Ou seja, essa anomalia resulta de uma feição antiga na estrutura da Terra, que há anos perturba a dinâmica da porção líquida do núcleo. O que ainda não se sabe bem é há quanto tempo ela existe e o seu intervalo de recorrência ao longo do tempo geológico.

E O ESPÍRITO SANTO? ONDE ENTRA NA HISTÓRIA?

Wilbor relata que a base de dados utilizada para monitoramento da Amas é muito ampla e continua aumentando. Ele afirma que atualmente, existe uma extensa rede mundial de observatórios e alguns satélites em órbita que coletam dados constantemente. No entanto, em relação ao passado, o conhecimento ainda é muito restrito.

"Em termos de território brasileiro, e para os últimos séculos, nós temos informações a partir de amostras coletadas na Bahia, São Paulo, Rio de Janeiro e Rio Grande do Sul. Embora não haja informações diretas sobre o passado da Amas no Espírito Santo, é válido ressaltar que existem modelos matemáticos que nos permite visualizar a influência da Amas como um todo e que há uma grande perspectiva para realização de estudos em amostras arqueológicas e geológicas desse Estado", avaliou o especialista.

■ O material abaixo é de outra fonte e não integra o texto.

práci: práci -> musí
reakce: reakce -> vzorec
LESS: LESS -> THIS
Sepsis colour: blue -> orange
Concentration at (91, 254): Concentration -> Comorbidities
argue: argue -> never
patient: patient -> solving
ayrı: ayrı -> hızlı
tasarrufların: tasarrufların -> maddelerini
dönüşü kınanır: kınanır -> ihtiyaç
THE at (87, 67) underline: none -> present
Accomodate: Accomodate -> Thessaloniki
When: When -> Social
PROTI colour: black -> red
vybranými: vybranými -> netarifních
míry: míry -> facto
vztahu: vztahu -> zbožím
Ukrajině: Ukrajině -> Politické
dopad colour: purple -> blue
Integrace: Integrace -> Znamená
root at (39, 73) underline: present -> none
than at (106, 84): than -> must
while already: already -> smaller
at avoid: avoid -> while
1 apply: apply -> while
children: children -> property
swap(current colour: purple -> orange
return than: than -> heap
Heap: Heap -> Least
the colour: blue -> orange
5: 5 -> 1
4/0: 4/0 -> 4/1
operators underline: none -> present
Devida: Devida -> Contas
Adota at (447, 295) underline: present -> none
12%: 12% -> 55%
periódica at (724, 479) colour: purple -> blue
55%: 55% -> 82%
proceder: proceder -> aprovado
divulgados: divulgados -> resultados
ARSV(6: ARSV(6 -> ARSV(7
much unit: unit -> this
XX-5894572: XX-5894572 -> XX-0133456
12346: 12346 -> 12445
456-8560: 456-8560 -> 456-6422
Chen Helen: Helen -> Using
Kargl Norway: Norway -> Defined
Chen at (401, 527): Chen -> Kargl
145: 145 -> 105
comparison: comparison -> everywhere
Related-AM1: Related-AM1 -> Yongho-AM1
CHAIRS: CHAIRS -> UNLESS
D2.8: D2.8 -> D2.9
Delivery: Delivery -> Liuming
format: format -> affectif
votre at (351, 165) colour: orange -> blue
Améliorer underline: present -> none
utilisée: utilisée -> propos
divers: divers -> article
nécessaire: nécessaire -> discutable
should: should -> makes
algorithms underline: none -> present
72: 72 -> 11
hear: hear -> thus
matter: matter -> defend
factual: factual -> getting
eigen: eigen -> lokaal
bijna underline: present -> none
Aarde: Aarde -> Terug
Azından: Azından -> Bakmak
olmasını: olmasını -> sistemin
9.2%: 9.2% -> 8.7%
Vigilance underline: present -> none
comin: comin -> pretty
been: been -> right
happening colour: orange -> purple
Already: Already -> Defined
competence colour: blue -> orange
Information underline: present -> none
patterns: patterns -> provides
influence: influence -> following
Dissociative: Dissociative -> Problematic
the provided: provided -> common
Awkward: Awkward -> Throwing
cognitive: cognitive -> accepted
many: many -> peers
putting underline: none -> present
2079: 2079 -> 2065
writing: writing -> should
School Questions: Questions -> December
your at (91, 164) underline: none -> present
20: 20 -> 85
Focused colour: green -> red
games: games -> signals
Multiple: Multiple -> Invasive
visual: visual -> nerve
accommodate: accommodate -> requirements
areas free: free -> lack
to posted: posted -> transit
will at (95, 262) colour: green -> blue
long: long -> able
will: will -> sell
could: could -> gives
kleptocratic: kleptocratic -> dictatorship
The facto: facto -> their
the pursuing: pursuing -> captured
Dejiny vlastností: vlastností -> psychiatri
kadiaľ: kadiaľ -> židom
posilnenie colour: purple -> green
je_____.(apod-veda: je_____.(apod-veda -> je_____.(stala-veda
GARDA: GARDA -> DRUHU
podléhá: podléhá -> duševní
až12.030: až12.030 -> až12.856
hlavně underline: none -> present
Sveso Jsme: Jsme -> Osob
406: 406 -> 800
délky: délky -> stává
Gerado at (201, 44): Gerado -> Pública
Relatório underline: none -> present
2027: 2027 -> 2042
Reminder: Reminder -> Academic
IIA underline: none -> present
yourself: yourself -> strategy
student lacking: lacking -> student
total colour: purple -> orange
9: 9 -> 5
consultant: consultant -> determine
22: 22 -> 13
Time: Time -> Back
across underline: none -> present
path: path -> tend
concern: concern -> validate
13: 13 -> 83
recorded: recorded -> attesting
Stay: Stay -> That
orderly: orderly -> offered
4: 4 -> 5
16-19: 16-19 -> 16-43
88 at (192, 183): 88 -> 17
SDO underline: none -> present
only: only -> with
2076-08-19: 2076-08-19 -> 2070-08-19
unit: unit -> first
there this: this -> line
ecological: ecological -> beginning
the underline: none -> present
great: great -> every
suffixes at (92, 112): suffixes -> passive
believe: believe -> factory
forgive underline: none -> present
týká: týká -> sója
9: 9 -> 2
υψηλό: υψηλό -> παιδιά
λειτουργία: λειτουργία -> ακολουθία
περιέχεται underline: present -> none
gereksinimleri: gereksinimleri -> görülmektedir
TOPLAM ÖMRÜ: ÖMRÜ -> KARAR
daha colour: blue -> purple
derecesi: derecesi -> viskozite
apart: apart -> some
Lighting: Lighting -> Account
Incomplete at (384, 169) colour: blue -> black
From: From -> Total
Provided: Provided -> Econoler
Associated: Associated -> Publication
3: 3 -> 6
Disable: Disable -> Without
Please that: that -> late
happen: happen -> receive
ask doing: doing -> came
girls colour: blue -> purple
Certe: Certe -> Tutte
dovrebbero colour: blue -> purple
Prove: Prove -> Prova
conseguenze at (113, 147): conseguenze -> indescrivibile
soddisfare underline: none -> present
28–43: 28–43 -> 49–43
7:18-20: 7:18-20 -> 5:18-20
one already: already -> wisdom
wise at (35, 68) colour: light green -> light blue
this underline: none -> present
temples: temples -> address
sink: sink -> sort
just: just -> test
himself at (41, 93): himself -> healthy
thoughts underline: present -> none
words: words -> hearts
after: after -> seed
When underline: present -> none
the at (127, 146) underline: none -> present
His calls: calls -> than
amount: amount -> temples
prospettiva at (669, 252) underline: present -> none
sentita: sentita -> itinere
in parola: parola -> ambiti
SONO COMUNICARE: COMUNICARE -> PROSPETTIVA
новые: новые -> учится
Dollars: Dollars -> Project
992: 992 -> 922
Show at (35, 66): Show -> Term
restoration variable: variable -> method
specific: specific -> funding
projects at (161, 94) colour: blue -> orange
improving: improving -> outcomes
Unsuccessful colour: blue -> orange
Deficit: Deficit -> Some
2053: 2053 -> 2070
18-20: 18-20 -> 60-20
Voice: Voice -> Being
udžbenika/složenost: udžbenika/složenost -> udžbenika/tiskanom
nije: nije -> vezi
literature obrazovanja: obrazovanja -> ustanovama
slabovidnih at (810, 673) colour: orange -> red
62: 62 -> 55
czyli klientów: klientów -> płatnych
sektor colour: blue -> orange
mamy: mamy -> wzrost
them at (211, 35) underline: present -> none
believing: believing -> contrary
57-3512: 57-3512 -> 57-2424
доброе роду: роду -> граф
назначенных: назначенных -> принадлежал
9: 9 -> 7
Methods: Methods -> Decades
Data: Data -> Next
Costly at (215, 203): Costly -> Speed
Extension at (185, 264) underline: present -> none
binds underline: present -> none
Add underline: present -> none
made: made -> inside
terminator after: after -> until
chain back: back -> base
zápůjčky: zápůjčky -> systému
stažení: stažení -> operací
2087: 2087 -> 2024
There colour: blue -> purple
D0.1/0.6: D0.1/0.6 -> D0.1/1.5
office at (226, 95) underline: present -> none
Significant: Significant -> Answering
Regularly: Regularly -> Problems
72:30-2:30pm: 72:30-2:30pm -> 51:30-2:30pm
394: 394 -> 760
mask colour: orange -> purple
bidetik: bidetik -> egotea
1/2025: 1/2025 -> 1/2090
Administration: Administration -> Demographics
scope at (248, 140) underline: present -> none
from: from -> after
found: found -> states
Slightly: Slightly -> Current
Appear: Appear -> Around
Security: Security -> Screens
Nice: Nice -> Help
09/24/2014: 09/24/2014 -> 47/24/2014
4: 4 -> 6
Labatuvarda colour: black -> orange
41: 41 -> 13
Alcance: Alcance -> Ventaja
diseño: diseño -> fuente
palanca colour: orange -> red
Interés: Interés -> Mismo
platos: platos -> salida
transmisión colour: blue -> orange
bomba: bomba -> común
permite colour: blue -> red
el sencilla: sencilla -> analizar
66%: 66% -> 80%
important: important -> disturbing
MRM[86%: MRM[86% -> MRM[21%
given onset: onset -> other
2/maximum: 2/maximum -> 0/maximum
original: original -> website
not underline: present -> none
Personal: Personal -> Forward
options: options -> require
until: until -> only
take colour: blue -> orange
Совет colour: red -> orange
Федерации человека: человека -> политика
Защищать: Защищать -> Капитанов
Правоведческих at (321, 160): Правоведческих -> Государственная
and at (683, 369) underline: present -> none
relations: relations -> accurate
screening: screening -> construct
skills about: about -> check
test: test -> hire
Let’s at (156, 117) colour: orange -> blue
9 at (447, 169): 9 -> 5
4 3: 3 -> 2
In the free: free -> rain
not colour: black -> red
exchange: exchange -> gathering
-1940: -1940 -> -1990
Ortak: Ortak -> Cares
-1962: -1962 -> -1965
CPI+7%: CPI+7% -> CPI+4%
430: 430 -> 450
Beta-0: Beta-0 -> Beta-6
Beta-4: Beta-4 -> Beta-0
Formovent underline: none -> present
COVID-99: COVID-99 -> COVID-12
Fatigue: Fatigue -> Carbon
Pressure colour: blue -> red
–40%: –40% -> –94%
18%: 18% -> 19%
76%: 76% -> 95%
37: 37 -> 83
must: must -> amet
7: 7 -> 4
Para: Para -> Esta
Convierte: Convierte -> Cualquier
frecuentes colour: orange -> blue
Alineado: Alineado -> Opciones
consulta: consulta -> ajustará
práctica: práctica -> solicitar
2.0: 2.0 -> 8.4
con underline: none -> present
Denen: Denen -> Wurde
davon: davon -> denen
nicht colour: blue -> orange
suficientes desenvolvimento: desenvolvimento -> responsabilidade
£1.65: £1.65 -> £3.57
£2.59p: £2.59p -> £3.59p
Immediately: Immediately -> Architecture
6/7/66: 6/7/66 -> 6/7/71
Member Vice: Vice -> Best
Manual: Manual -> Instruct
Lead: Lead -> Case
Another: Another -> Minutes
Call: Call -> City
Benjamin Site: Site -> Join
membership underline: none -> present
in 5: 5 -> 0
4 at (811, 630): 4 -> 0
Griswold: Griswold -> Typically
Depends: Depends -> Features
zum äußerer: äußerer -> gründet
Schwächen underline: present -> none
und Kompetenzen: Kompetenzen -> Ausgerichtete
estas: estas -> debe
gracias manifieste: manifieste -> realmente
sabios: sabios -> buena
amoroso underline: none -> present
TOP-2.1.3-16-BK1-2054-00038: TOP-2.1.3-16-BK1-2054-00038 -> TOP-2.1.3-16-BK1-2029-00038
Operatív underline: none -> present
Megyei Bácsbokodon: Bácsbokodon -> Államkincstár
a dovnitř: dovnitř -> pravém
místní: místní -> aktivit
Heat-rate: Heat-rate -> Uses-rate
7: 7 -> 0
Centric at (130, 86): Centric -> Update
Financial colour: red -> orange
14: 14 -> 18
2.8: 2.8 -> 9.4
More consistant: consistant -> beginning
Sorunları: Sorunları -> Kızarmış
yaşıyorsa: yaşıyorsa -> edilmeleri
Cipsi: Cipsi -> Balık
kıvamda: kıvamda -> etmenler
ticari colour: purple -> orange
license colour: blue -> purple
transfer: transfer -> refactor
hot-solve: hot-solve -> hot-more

Por fim, Wilbor contou que, naturalmente, esse assunto gera diversos questionamentos e inseguranças, mas que o mais importante é que os especialistas continuem a entender melhor essa feição tão interessante para nos prevenirmos de possíveis influências negativas.

FICOU COMPLICADO DE ENTENDER?

Se sentiu um peixe fora d'água no meio de um bate-papo de especialistas? Marcel Nogueira de Oliveira, pesquisador de pós-doutorado do Observatório Nacional, que faz parte do grupo Magnetic Observatories, Stations And Integrated researCh (Mosaic), da mesma instituição, resume de forma clara.

A Amas é, então, uma região do campo magnético da Terra que é "anormalmente" enfraquecido. O especialista explica que é nessa região que o campo magnético do nosso planeta é mais fraco, possuindo um valor inferior e intensidade na parte central.

Ele resume que a anomalia está situada numa região que compreende a América do Sul, passando pelo Oceano Atlântico e se estendendo até a costa da África. A região central está localizada entre o Sul e o Sudeste brasileiro. 

Marcel relata que a Amas não impacta essas regiões diretamente, e diz que todos nós podemos ficar tranquilos quanto a isso. No entanto, reforça que tempestades magnéticas possuem efeitos amplificados na região da Amas, e que os especialistas precisam ficar atentos.

"As tempestades magnéticas possuem intensidades diferentes. Segundo a agência americana National Oceanic and Atmospheric Administration (NOAA), que monitora o clima espacial, as tempestades mais fracas podem causar pequenas desorientações em animais, como aves migratórias, que se orientam através campo magnético da Terra. Porém, as tempestades mais severas podem causar prejuízos em satélites e naves espaciais, além de sérios problemas nas redes elétricas", concluiu.